People opt in, they go through the the program, they come into an affiliate, they just meet the influencer first time, it looks like they're part of the Facebook group, because there's 10s of 1000s of people in that group. They go through the launch mechanism and the momentum and the excitement of the community and then the influencer launches the product. And then this illusion is like wow, this influencer has 50, 60, 70,000 people in the group, like groups are great, I should do this. But you don't see behind the scenes that like 90% of the sales came from an affiliate.
You know, it really wasn't the group, the group helped with the momentum and the conversation and the social proof and everything. So really, I think each of us need to evaluate, but always look at your numbers. So whenever you do a launch, go back and say to yourself, like where did these people really come from? Like, because you might say that your group is your biggest resource. And that could be great for you. And you're going to figure out a way to maximize it. But in other cases, you're going to say like, Oh my goodness, I'm getting all my energy, on my time, all my effort on nurturing this thing. I'm trying to grow it I'm doing all these things. And it just bleeding the life out of me. And like two people signed up from it, you know, when I launched? And like, Is it worth continuing at that point? That's something that you need to evaluate.

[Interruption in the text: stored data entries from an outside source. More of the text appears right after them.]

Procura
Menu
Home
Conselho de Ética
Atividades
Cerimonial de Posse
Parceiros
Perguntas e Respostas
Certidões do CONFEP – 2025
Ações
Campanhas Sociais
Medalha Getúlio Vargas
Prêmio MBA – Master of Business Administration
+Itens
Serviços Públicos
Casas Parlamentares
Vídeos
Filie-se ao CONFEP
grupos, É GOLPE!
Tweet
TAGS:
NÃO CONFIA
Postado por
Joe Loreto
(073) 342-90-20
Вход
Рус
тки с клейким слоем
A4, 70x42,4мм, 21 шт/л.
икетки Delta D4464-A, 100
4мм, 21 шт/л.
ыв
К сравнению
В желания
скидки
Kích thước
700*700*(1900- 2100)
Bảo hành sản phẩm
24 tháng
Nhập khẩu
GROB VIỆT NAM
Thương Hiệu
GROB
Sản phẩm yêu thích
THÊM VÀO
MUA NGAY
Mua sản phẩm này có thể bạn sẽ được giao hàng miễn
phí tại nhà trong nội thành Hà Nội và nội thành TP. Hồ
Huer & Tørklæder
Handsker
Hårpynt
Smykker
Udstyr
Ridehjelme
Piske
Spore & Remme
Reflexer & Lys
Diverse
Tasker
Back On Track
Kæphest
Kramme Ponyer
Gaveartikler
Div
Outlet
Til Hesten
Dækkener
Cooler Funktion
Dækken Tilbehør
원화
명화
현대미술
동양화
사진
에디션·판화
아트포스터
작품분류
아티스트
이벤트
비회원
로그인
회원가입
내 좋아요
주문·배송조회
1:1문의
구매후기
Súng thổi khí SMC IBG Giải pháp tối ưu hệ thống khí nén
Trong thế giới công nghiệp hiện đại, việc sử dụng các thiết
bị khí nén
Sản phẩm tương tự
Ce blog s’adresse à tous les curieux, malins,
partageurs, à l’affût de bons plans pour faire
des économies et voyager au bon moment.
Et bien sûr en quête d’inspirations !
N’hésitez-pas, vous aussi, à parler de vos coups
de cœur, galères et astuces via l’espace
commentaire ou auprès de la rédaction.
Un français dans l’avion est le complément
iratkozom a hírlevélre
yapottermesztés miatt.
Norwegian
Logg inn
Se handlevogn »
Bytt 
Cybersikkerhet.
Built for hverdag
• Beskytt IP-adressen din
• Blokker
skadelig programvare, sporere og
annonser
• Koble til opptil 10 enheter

Melissa: And I will say no matter what, whether you make a decision, yes, I'm going to do a group. It's part of my marketing strategy. No, it's not. Once you make that determination, then you can figure out systems in place to make it so you can show up for the group in a way that is going to be sustainable, that's not going to drain you kind of like again, what Laura was saying, like certain things, certain posts that you automate certain things that you do on a on a regular basis, but and having certain boundaries set in place so that it's a group that grows and that's valuable, but then also there's things that are in place too so that it's sustainable for you for the long run because yeah, like with anything with groups.
It is about community and people. And there's a time and an energy resource there that's going to be spent with that if you really want to nurture those relationships no matter what, whether it's a paid group or a free group. And so it's just a matter of having systems in place to make sure it's sustainable for you.